Entries provided section start
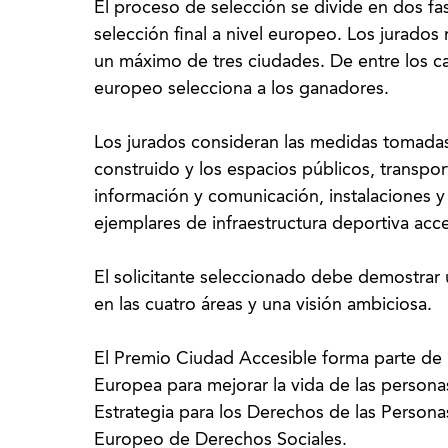
El proceso de selección se divide en dos fas
selección final a nivel europeo. Los jurados
un máximo de tres ciudades. De entre los c
europeo selecciona a los ganadores.
Los jurados consideran las medidas tomadas 
construido y los espacios públicos, transpor
información y comunicación, instalaciones y
ejemplares de infraestructura deportiva acce
El solicitante seleccionado debe demostrar 
en las cuatro áreas y una visión ambiciosa.
El Premio Ciudad Accesible forma parte de 
Europea para mejorar la vida de las persona
Estrategia para los Derechos de las Persona
Europeo de Derechos Sociales.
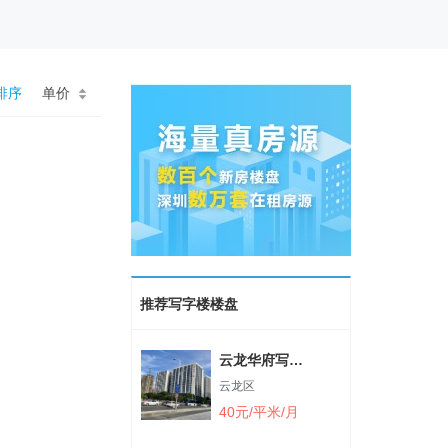
排序
单价
推荐写字楼楼盘
云龙华府写字
楼
云龙区
40元/平米/月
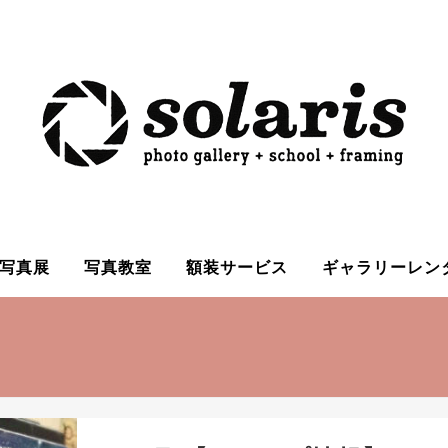
写真展
写真教室
額装サービス
ギャラリーレン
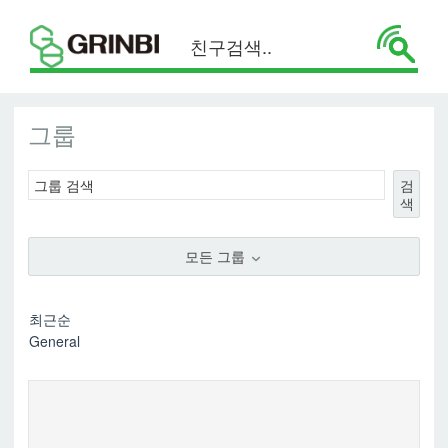
그룹
검
색
모든 그룹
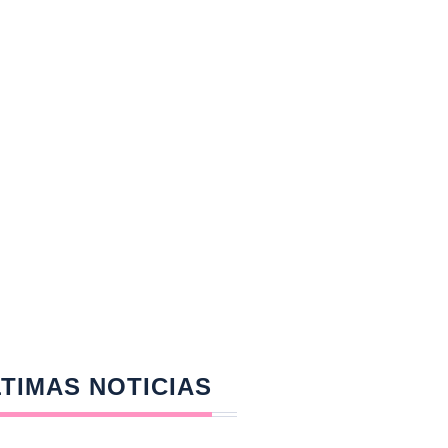
TIMAS NOTICIAS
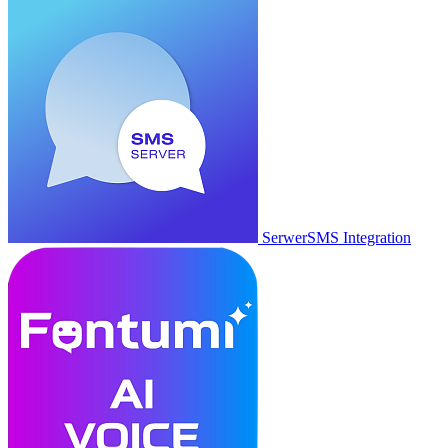
SerwerSMS Integration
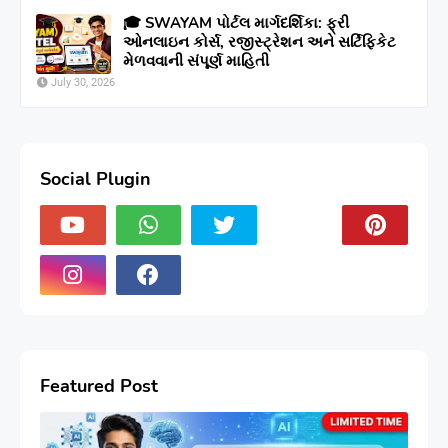
🎓 SWAYAM પોર્ટલ માર્ગદર્શિકા: ફ્રી
ઓનલાઇન કોર્સ, રજીસ્ટ્રેશન અને સર્ટિફિકેટ
મેળવવાની સંપૂર્ણ માહિતી
July 30, 2026
Social Plugin
Featured Post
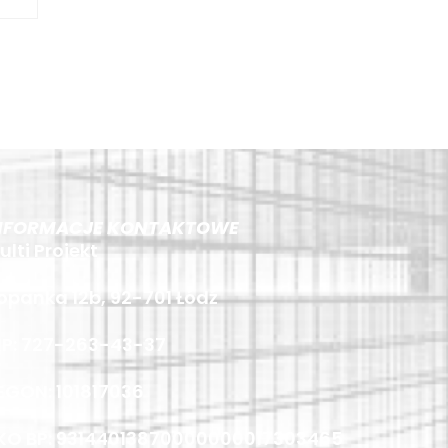
NFORMACJE KONTAKTOWE
ulti Projekt
opanka 12b, 92-701 Łódź
IP: 727-263-43-37
EGON: 101817036
KO BP: 93144013870000000017303465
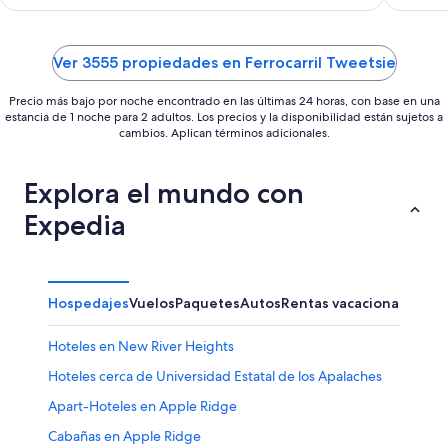
table!
Fork 
Ver 3555 propiedades en Ferrocarril Tweetsie
Precio más bajo por noche encontrado en las últimas 24 horas, con base en una
estancia de 1 noche para 2 adultos. Los precios y la disponibilidad están sujetos a
cambios. Aplican términos adicionales.
Explora el mundo con
Expedia
Hospedajes
Vuelos
Paquetes
Autos
Rentas vacacionales
Hoteles en New River Heights
Hoteles cerca de Universidad Estatal de los Apalaches
Apart-Hoteles en Apple Ridge
Cabañas en Apple Ridge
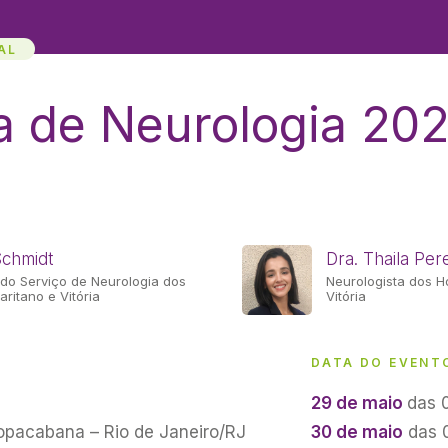
AL
a de Neurologia 20
Schmidt
Dra. Thaila Per
do Serviço de Neurologia dos
Neurologista dos H
ritano e Vitória
Vitória
DATA DO EVENT
29 de maio
das 
Copacabana – Rio de Janeiro/RJ
30 de maio
das 0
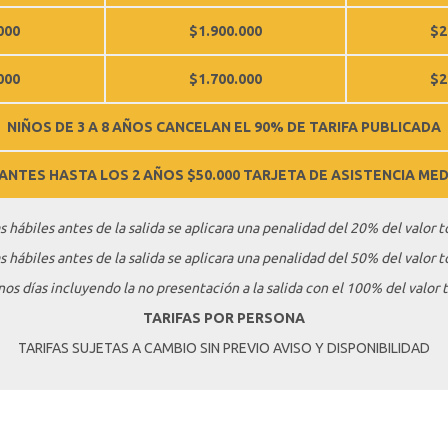
000
$1.900.000
$2
000
$1.700.000
$2
NIÑOS DE 3 A 8 AÑOS CANCELAN EL 90% DE TARIFA PUBLICADA
FANTES HASTA LOS 2 AÑOS $50.000 TARJETA DE ASISTENCIA MED
s hábiles antes de la salida se aplicara una penalidad del 20% del valor t
s hábiles antes de la salida se aplicara una penalidad del 50% del valor t
s días incluyendo la no presentación a la salida con el 100% del valor 
TARIFAS POR PERSONA
TARIFAS SUJETAS A CAMBIO SIN PREVIO AVISO Y DISPONIBILIDAD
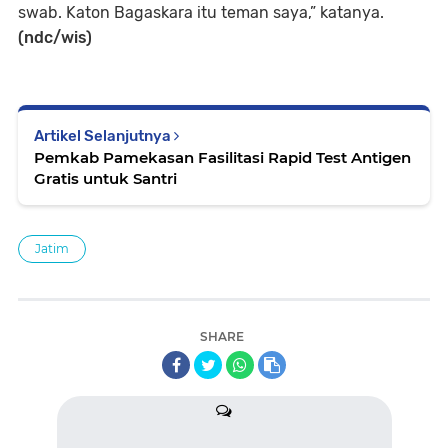
swab. Katon Bagaskara itu teman saya,” katanya.
(ndc/wis)
Artikel Selanjutnya
Pemkab Pamekasan Fasilitasi Rapid Test Antigen
Gratis untuk Santri
Jatim
SHARE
Entries provided section end
Convert the text lines from all of the rows into a JSON list of strings with one string per line and no blank lines. Leave the pictures out.

### [Written solution]
[
  "El proceso de selección se divide en dos fas",
  "selección final a nivel europeo. Los jurados",
  "un máximo de tres ciudades. De entre los c",
  "europeo selecciona a los ganadores.",
  "Los jurados consideran las medidas tomadas ",
  "construido y los espacios públicos, transpor",
  "información y comunicación, instalaciones y",
  "ejemplares de infraestructura deportiva acce",
  "El solicitante seleccionado debe demostrar ",
  "en las cuatro áreas y una visión ambiciosa.",
  "El Premio Ciudad Accesible forma parte de ",
  "Europea para mejorar la vida de las persona",
  "Estrategia para los Derechos de las Persona",
  "Europeo de Derechos Sociales.",
  "排序",
  "单价",
  "推荐写字楼楼盘",
  "云龙华府写字",
  "楼",
  "云龙区",
  "40元/平米/月",
  "写真展",
  "写真教室",
  "額装サービス",
  "ギャラリーレン",
  "그룹",
  "검",
  "색",
  "모든 그룹",
  "TIMAS NOTICIAS",
  "SerwerSMS Integration",
  "🎓 SWAYAM પોર્ટલ માર્ગદર્શિકા: ફ્રી",
  "ઓનલાઇન કોર્સ, રજીસ્ટ્રેશન અને સર્ટિફિકેટ",
  "મેળવવાની સંપૂર્ણ માહિતી",
  "July 30, 2026",
  "Social Plugin",
  "Featured Post",
  "NFORMACJE KONTAKTOWE",
  "ulti Projekt",
  "opanka 12b, 92-701 Łódź",
  "IP: 727-263-43-37",
  "EGON: 101817036",
  "KO BP: 93144013870000000017303465",
  "table!",
  "Fork ",
  "Ver 3555 propiedades en Ferrocarril Tweetsie",
  "Precio más bajo por noche encontrado en las últimas 24 horas, con base en una",
  "estancia de 1 noche para 2 adultos. Los precios y la disponibilidad están sujetos a",
  "cambios. Aplican términos adicionales.",
  "Explora el mundo con",
  "Expedia",
  "Hospedajes",
  "Vuelos",
  "Paquetes",
  "Autos",
  "Rentas vacacionales",
  "Hoteles en New River Heights",
  "Hoteles cerca de Universidad Estatal de los Apalaches",
  "Apart-Hoteles en Apple Ridge",
  "Cabañas en Apple Ridge",
  "AL",
  "a de Neurologia 20",
  "Schmidt",
  "Dra. Thaila Per",
  "do Serviço de Neurologia dos",
  "Neurologista dos H",
  "ritano e Vitória",
  "Vitória",
  "DATA DO EVENT",
  "29 de maio",
  "das ",
  "Copacabana – Rio de Janeiro/RJ",
  "30 de maio",
  "das 0",
  "000",
  "$1.900.000",
  "$2",
  "000",
  "$1.700.000",
  "$2",
  "NIÑOS DE 3 A 8 AÑOS CANCELAN EL 90% DE TARIFA PUBLICADA",
  "FANTES HASTA LOS 2 AÑOS $50.000 TARJETA DE ASISTENCIA MED",
  "s hábiles antes de la salida se aplicara una penalidad del 20% del valor t",
  "s hábiles antes de la salida se aplicara una penalidad del 50% del valor t",
  "s días incluyendo la no presentación a la salida con el 100% del valor ",
  "TARIFAS POR PERSONA",
  "TARIFAS SUJETAS A CAMBIO SIN PREVIO AVISO Y DISPONIBILIDAD",
  "swab. Katon Bagaskara itu teman saya,” katanya.",
  "(ndc/wis)",
  "Artikel Selanjutnya",
  "Pemkab Pamekasan Fasilitasi Rapid Test Antigen",
  "Gratis untuk Santri",
  "Jatim",
  "SHARE"
]